Les putschistes s’attribuent six ministères, notamment – sans surprise – celui de la Défense, donné au général Salifou Mody, vice-président du CNSP, numéro deux des mutins. L’ancien chef d’état-major, évincé avant de devenir ambassadeur, était allé rencontrer les putschistes maliens et burkinabè début août 2023. Le ministère de l’Intérieur, Sécurité publique, Administration du territoire est donné au général Mohamed Toumba, vu comme le numéro trois de la junte, chef d’état-major adjoint de l’armée de terre. Les militaires prennent aussi les portefeuilles de la Jeunesse et des Sports, de la Santé, des Transports, de l’Environnement.
Autre fait notable, le PNDS du président déchu disparaît. Le parti d’opposition Moden Fa Lumana de Hama Hamadou obtient une place centrale. Il décroche le « superministère ». Il s’agit du « Pétrole, Mines, Énergie », dont hérite Mahaman Moustapha Barké, ancien directeur de campagne du Moden Fa Lumana et proche du chef du gouvernement. Le mouvement d’opposition obtient aussi les Affaires étrangères avec Bakary Yaou Sangaré, diplomate chevronné, qui fut en poste en Arabie saoudite, en France, aux États-Unis ou encore à Cuba et l’ONU. Plusieurs personnalités sont des techniciens respectés, comme Mahamadou Saidou, recteur d’université nommé à la Santé, ou encore Alio Daouda, ancien président de la Cour d’appel, désormais ministre de la Justice.
Reste à savoir la marge de manœuvre de ce gouvernement sous le contrôle de la junte militaire, et dans un pays sous sanctions. Des putschistes qui, on le voit, veulent avancer malgré la pression de la Cédéao. Si les chefs d’État de cet ensemble régional ont achevé leurs discussions à huis clos, ils ont décidé de hausser le ton contre les putschistes. La Cédéao a annoncé qu’elle va « ordonner au comité des chefs des armées d’activer les forces en attente de la Cédéao et d’ordonner leur déploiement en vue de restaurer l’ordre démocratique au Niger ». L’option militaire semble ainsi enclenchée, même si des précisions sont encore nécessaires pour mieux comprendre la forme exacte que ce déploiement prendra.

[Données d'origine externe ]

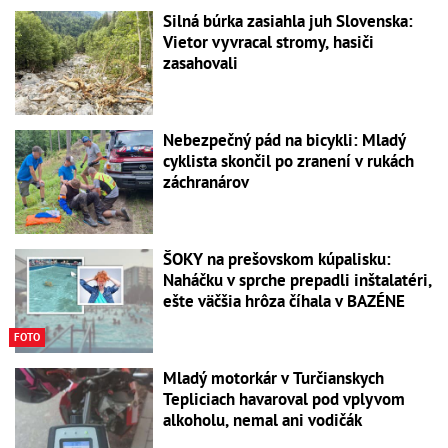
Silná búrka zasiahla juh Slovenska:
Vietor vyvracal stromy, hasiči
zasahovali
Nebezpečný pád na bicykli: Mladý
cyklista skončil po zranení v rukách
záchranárov
ŠOKY na prešovskom kúpalisku:
Naháčku v sprche prepadli inštalatéri,
ešte väčšia hrôza číhala v BAZÉNE
FOTO
Mladý motorkár v Turčianskych
Tepliciach havaroval pod vplyvom
alkoholu, nemal ani vodičák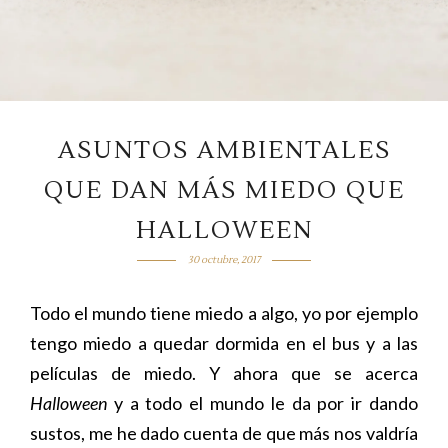
ASUNTOS AMBIENTALES
QUE DAN MÁS MIEDO QUE
HALLOWEEN
30 octubre, 2017
Todo el mundo tiene miedo a algo, yo por ejemplo
tengo miedo a quedar dormida en el bus y a las
películas de miedo. Y ahora que se acerca
Halloween
y a todo el mundo le da por ir dando
sustos, me he dado cuenta de que más nos valdría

Dans son communiqué, la Cédéao a en effet demandé que l’Union africaine (UA) approuve ces démarches et appelé au soutien de tous ses partenaires, y compris l’ONU. Ces points seront donc à préciser, tout comme certainement le cadre légal et la composition de la force qui sera mobilisée.
La Cédéao a aussi mis en garde contre « des États membres qui mettraient en péril la résolution pacifique de la crise au Niger ». Il est possible que cette phrase soit lancée en direction du Mali et du Burkina Faso, deux pays suspendus de la Cédéao – mais dont les chefs de l’État ont fait savoir qu’ils n’accepteront pas d’intervention militaire au Niger.
En matière de sanctions, Oumar Touray, président de la commission de la Cédéao, a rappelé que celles-ci sont maintenues, voire renforcées. Il a évoqué la fermeture des frontières, l’interdiction de voyager et le gel des avoirs « de toute personne ou groupes d’individus qui s’opposeraient à une action visant à entraver la résolution pacifique de la crise ».
Mais malgré l’annonce concernant les forces en attente de la Cédéao, le président Bola Tinubu, comme Omar Touray, ont bien souligné que leur volonté a toujours été de régler cette crise à l’amiable. Les chefs d’État de la Cédéao ont aussi réitéré leur engagement à restaurer l’ordre constitutionnel dans la paix, si cela était possible.
Mais la patience des États membres de la Cédéao semble épuisée. Le Nigérian B. Tinubu est longuement revenu sur les tentatives de négociation des derniers jours et leurs échecs répétés, mais aucune autre initiative de ce genre n’a été évoquée jeudi à Abuja. Pour preuve de ce statu quo, M. Bazoum est toujours retenu par les militaires dans la résidence de la présidence. La Cédéao s’est d’ailleurs inquiétée de ses conditions de détention et dit tenir pour responsable la junte de son intégrité physique. Pour l’heure, la fermeté de la Cédéao a été saluée par Washington et Paris.